Stepping Back to Walk Forward

As John Lennon so elegantly put it, “Life is what happens while you’re busy making other plans.” The past year – the Great Unpaid, the move back to Boston, and other assorted successes and failures – has etched that immortal saying firmly in my grey matter, leading to much reflection and “life-ing” as I move my career and life forward, not into the Great Unpaid, but into the Great Unknown.
For the better part of two years, social media – Twitter especially – has been a wonderful home for my ideas, thoughts, and ruminations on things creative and interesting.
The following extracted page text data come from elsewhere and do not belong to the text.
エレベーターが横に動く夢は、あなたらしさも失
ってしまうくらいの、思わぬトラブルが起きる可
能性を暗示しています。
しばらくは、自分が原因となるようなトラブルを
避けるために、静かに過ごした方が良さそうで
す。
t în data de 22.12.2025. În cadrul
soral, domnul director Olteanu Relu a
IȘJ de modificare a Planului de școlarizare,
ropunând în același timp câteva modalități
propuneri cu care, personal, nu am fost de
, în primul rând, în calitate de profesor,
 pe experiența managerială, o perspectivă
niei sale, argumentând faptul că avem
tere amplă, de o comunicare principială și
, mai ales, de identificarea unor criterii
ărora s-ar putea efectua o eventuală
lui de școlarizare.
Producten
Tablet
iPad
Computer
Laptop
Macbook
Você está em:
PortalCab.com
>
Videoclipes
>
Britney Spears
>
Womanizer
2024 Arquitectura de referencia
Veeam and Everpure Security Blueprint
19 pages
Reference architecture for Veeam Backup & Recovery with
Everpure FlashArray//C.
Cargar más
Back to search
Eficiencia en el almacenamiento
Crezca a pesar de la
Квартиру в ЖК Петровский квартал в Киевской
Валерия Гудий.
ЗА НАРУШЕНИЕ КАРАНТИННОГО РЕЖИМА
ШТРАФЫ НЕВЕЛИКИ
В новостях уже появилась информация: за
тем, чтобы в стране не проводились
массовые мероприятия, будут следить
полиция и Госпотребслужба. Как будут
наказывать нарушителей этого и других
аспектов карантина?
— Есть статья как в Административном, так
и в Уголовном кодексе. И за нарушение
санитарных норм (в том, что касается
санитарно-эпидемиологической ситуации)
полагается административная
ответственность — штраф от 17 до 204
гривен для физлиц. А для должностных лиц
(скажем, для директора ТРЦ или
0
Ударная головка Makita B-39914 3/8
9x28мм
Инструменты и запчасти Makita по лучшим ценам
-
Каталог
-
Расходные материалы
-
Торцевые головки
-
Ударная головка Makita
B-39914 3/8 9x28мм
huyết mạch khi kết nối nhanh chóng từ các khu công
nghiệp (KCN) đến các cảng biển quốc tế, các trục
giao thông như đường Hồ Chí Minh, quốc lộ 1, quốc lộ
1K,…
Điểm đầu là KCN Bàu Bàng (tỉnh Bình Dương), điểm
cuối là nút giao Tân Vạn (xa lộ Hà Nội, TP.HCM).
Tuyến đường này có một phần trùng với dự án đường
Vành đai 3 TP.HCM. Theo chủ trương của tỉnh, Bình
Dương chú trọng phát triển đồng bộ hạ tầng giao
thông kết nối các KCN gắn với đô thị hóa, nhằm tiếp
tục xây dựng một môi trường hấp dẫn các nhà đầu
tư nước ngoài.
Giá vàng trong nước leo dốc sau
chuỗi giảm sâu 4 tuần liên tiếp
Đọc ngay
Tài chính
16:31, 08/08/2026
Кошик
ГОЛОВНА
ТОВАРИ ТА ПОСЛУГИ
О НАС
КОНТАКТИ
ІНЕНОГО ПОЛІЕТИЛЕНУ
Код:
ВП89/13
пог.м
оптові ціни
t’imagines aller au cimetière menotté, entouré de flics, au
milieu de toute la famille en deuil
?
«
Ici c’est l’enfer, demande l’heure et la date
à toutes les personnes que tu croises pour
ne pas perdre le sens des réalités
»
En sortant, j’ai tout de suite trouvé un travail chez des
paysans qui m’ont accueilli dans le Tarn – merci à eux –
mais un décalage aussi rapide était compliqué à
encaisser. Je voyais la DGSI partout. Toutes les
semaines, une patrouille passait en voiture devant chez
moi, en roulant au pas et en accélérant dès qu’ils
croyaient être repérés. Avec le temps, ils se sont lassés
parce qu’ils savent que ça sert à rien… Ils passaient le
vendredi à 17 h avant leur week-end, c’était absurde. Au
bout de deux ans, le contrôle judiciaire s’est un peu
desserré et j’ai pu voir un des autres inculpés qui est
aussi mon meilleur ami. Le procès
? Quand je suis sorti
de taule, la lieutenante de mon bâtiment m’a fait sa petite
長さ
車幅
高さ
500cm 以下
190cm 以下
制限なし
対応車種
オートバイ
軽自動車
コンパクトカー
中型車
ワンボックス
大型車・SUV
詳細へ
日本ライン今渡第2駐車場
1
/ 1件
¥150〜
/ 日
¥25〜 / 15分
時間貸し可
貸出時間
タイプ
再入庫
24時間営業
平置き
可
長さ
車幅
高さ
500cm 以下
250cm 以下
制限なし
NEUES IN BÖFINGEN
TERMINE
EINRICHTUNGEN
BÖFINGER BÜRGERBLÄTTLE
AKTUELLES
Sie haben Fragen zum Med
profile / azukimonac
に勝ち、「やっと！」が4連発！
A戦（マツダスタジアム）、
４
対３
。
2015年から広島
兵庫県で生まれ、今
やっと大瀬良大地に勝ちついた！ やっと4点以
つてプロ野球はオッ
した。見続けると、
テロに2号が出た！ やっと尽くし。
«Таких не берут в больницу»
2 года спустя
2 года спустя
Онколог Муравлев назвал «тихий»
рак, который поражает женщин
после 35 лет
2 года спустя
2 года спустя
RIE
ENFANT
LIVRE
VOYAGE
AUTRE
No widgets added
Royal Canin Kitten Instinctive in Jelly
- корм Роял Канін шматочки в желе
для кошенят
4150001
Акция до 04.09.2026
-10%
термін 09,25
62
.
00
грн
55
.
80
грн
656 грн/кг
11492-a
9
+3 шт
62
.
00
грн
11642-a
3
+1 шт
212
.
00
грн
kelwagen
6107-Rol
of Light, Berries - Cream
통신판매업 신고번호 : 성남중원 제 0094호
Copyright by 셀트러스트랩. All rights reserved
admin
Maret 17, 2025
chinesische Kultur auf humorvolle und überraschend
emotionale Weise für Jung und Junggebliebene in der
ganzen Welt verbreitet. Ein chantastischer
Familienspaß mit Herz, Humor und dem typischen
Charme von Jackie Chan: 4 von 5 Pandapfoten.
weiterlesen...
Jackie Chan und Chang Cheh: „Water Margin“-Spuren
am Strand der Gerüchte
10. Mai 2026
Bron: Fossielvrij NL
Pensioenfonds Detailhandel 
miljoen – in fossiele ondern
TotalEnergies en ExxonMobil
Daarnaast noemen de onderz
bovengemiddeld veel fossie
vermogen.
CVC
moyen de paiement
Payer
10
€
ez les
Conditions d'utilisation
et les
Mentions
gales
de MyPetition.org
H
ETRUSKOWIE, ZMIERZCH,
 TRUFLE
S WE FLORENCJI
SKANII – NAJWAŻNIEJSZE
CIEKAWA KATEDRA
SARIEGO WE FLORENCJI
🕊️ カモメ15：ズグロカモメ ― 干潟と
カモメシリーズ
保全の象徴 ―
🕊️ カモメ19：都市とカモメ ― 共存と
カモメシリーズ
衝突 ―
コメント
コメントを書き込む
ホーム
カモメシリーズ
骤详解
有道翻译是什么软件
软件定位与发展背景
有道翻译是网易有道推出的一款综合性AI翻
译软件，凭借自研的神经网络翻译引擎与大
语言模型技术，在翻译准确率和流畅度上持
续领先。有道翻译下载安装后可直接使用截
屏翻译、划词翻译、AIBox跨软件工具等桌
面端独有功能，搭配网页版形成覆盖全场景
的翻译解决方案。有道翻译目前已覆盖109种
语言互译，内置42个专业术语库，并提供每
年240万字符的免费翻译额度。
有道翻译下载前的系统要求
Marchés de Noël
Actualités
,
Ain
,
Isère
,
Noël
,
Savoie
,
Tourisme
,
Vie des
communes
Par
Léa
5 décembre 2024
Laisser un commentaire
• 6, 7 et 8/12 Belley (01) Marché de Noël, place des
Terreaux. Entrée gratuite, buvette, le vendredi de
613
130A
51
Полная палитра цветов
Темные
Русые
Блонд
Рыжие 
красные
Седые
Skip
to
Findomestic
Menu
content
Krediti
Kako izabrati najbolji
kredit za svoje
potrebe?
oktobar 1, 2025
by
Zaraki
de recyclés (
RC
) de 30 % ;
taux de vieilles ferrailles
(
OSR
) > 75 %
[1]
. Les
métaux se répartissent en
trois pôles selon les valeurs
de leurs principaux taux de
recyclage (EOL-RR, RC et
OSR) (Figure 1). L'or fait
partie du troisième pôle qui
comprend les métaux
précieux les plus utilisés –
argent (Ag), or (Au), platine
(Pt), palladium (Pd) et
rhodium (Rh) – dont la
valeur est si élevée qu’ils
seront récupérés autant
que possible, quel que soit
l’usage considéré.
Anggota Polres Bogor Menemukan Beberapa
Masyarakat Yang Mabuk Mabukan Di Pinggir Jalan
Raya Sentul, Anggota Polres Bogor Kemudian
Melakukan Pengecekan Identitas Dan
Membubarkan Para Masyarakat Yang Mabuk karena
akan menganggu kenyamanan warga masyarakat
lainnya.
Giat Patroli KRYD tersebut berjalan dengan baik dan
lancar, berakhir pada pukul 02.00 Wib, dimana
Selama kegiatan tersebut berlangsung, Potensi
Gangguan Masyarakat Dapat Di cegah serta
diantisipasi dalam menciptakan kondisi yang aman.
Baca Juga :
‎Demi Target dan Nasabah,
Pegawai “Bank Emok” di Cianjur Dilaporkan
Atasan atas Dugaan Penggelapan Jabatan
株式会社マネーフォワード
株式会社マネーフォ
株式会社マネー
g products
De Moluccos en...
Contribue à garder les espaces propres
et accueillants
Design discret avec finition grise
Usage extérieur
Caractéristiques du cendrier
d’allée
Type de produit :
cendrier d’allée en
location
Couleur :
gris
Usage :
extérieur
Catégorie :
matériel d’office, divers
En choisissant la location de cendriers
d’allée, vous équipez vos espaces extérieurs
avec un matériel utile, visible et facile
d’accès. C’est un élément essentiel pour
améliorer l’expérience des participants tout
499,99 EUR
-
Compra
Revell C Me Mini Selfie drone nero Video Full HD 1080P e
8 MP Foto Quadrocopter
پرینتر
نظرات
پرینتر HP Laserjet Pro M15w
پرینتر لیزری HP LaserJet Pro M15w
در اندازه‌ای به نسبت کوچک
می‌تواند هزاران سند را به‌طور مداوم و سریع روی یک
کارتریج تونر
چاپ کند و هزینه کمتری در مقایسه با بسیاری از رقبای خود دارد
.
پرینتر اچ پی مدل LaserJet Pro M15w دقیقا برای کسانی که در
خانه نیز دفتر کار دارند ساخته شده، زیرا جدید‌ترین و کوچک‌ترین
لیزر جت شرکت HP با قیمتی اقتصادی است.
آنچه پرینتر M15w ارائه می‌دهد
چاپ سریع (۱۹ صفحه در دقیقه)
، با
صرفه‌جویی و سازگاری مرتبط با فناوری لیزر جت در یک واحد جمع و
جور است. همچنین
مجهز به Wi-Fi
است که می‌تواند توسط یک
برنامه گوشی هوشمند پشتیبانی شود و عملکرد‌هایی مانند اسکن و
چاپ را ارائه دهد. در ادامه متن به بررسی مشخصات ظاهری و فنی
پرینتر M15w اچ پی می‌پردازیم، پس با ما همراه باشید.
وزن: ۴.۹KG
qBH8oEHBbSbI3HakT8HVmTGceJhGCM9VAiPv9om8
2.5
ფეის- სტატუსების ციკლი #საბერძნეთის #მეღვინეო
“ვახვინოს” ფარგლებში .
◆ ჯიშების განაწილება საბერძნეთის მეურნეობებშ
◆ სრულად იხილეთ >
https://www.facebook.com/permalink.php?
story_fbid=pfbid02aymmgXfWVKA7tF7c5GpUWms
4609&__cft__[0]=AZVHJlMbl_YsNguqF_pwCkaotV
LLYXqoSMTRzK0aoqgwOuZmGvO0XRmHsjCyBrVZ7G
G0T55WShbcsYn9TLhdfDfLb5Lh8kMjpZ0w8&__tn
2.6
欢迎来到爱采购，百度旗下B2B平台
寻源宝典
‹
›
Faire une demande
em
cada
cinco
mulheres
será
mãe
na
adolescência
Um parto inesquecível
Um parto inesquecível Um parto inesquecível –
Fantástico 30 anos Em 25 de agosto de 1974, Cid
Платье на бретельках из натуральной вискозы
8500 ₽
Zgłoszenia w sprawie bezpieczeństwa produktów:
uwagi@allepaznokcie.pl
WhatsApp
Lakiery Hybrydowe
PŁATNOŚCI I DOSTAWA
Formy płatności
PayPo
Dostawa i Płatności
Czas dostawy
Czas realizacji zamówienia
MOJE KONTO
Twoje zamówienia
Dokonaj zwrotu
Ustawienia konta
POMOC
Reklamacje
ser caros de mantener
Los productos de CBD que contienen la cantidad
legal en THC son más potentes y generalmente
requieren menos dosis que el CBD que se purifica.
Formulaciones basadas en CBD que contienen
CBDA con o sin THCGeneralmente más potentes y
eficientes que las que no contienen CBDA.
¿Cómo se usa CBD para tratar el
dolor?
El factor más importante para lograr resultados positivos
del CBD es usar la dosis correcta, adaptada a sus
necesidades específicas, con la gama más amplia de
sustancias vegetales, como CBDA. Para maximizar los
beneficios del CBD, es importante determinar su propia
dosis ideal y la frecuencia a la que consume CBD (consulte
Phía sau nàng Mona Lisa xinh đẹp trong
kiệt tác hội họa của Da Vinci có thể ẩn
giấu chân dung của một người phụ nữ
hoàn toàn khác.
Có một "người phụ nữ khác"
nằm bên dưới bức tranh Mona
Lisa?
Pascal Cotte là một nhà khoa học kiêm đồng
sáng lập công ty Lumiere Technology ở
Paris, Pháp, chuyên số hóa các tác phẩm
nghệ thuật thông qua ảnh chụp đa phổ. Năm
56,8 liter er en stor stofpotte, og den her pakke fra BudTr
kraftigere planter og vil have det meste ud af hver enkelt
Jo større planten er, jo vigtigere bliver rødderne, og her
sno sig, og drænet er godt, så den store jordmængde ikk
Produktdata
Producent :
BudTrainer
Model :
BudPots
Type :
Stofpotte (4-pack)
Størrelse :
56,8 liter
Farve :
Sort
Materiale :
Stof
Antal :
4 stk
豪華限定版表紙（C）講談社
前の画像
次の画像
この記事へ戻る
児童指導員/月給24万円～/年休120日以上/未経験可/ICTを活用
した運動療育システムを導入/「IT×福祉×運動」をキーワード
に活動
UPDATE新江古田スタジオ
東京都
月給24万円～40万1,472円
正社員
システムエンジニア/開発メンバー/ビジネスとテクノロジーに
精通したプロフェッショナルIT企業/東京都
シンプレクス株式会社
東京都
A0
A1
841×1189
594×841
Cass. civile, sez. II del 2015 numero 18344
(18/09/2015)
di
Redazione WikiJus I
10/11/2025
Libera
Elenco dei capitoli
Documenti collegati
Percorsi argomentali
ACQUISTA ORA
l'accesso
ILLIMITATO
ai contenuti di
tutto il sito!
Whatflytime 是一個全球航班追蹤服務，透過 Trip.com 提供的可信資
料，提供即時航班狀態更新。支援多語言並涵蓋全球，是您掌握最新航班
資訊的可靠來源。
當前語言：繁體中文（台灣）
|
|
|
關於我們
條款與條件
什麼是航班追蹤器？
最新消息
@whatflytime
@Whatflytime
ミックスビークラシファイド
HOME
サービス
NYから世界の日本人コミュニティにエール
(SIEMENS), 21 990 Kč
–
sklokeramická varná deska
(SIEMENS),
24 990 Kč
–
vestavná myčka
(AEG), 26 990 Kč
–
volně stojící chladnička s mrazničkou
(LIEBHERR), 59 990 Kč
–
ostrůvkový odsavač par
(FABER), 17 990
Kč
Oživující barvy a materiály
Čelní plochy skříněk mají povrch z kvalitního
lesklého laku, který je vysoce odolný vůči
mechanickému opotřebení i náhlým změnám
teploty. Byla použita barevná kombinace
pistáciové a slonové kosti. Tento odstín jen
I’ve made numerous friendships, potential professional partnerships, and had dialogues with some truly fascinating and talented people, and for that I am eternally grateful.
There was a time – a month ago, to be precise – when I considered giving up social media altogether. Not out of frustration, but out of feeling like a hypocrite. My blog posts and tweets and writings may have informed some, may have brought some creative inspiration and ideas, but they brought me little more than emptying my brain for the world to see.
The overwhelming feeling of hypocrisy reached its apex with my “writing radio” post. It was fine, but it made me realize that I’ve let too much time pass by, sucked in by my “lizard brain’s” demand to produce whatever, whenever, without aim or intent, and certainly not mindfully. It was a shotgun approach, when my favorite weapon in Halo is the sniper rifle. Precise, to the point, and accomplishing a single goal with little muss or mess.
Over the past several months, I’ve noticed – and been bothered by – a sharp decline in my writing craft, as I let all of the projects I’m juggling take hold and overwhelm me to the point that my voice became nothing but static, my output forced by some need to please some nonexistent manifestation of my own creative inadequacy.
While I am custom built to live in this exposure economy and project-based employment, I am certainly not built for “new new new now now now” that this self-produced and perpetuated manifestation of fear of irrelevancy has implanted the aforementioned grey matter under my increasingly greying hair.
I’ve lost sight of the joy of the journey in creating. That joy was what gave me my successes. Not thinking like a businessman, not thinking like a marketeer. The joy in me was genuine, one that I adored sharing with others. But, as has been the case since fall of last year, that joy dissipated as things out of my control invaded my life, leaving me a joyless, non-authentic creative without a singular voice that I was proud of.
I have been anyone other than me. And now, I’m finding the joy in being me (said without any ego). And me isn’t someone who waxes philosophic on things that he himself isn’t doing. I’ve looked into the world to find that joy again, and found instead a me I didn’t like, reactionary, waiting on something to break, something to move instead of being the one that does the moving. Perhaps it was out of desperation for a life that had become without focus, or perhaps it was laziness and fear. Probably a tertiary collective.
But now, I’m stepping back from social media and talking about what I do. I’ll continue to blog and tweet, but only when I have something to say that’s worth saying.
Though I’m stepping back a bit, I’m moving forward with the only thing that can help me put one foot in front of the other – making good shit.